Sure enough, Miles is in the kitchen, moodily eating
toast. Edwin is also there, gazing at the kettle as if willing it to work. There’s a cafetière beside him and a delicious smell of coffee in the air. The clock has hands in the shape of carrots chasing sundry vegetables around the dial. It’s seven-thirty, a carrot past a radish.
‘Morning,’ says Harbinder. ‘Did everyone sleep well?’
‘Like a log,’ says Edwin, pouring boiling water onto the coffee.
‘Very fitfully,’ says Miles. ‘I think I’m allergic to the pillows here.’

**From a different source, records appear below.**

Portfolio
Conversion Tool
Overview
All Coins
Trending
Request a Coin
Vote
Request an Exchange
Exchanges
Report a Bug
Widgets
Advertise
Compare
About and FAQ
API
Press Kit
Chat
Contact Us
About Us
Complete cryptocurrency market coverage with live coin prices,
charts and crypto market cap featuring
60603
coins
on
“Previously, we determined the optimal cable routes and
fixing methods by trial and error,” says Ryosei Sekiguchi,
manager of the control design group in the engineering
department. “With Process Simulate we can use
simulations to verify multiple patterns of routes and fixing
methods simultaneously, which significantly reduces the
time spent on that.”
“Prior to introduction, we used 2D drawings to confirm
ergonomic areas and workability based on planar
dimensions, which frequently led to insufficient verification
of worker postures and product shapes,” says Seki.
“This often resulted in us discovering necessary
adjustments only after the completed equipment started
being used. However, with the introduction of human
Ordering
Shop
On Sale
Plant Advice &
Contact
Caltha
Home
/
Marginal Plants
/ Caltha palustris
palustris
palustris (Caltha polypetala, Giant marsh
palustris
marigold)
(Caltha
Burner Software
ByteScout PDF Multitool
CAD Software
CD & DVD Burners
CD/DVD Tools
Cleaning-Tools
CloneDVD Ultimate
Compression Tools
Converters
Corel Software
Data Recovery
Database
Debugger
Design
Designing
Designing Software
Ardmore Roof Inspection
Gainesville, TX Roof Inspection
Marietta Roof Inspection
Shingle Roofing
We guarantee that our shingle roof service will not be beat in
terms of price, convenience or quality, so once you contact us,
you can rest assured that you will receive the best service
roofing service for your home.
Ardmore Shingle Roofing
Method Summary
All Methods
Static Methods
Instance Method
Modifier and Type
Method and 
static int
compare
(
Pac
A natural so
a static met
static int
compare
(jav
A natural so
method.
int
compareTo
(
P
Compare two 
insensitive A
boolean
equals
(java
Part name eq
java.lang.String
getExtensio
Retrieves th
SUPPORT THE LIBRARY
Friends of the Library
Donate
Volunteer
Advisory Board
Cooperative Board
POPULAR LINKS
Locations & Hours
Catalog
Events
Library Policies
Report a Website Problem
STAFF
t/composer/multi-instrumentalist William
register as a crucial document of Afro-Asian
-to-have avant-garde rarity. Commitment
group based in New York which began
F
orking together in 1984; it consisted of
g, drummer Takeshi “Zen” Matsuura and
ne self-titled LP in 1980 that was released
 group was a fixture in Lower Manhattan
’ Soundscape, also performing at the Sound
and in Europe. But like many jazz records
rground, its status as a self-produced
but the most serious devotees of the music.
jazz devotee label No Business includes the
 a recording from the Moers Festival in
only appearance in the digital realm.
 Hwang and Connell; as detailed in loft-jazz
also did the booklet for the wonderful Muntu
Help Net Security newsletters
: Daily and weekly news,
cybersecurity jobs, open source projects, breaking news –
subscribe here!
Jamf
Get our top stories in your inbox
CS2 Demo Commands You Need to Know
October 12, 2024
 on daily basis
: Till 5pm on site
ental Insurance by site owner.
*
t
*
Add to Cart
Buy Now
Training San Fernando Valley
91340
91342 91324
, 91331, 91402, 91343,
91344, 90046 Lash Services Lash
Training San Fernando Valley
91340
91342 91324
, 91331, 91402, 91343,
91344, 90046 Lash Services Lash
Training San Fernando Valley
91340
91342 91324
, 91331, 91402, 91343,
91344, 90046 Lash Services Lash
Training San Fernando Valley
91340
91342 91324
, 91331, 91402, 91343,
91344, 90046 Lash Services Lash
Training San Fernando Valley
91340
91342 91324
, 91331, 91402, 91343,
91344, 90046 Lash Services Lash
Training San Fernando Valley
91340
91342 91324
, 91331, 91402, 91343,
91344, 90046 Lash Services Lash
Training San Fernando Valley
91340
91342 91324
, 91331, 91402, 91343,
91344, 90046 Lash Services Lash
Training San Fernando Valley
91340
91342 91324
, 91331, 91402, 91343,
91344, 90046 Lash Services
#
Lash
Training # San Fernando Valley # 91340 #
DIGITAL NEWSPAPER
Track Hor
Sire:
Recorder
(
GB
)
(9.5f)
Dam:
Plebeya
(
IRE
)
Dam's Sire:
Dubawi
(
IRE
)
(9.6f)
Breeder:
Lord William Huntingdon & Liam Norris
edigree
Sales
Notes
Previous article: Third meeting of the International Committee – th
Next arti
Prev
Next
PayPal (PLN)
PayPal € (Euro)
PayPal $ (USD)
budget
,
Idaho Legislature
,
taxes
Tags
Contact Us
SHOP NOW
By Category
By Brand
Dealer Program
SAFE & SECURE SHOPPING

Harbinder ignores this and gratefully accepts a cup of coffee from Edwin. She makes herself some toast and spreads it with butter and Marmite. As she does so, she can hear her father’s voice. ‘Marmite is just one reason why the British will never be a civilised nation.’
Absorbed in her breakfast, it’s a couple of seconds before she realises that Miles is talking to her.
‘. . . like to talk to you,’ he is saying. ‘Shall we have a walk on the beach?’
Harbinder looks at Edwin who raises an eyebrow at her. ‘Don’t mind me,’ he says, ‘I’m quite happy here with P. G. Wodehouse.’
The squad car is outside and Harbinder stops to talk to the occupants, a different pair from yesterday. She offers them coffee but they say that they have already stopped at McDonald’s. The car smells faintly of waffles.
‘Anything to report last night?’ she says. ‘I thought I heard someone moving around out here.’
‘That’ll be the wind,’ says one of the policemen. ‘It was a wee bit blashie last night.’
That must mean windy, thinks Harbinder. It’s a good onomatopoeic word but she doesn’t think that it explains the sounds outside the house.
Harbinder and Miles walk along the shingle beach. It’s another beautiful morning, the air fresh and smelling of the sea. There are a few fishing boats moored above the tide line and a fisherman sits mending his nets on the harbour wall.
‘I’ve got friends who live near here,’ says Miles. ‘The landowner keeps trying to stop the fishing but it’s been happening for hundreds of years. It’s a way of life for these folk.’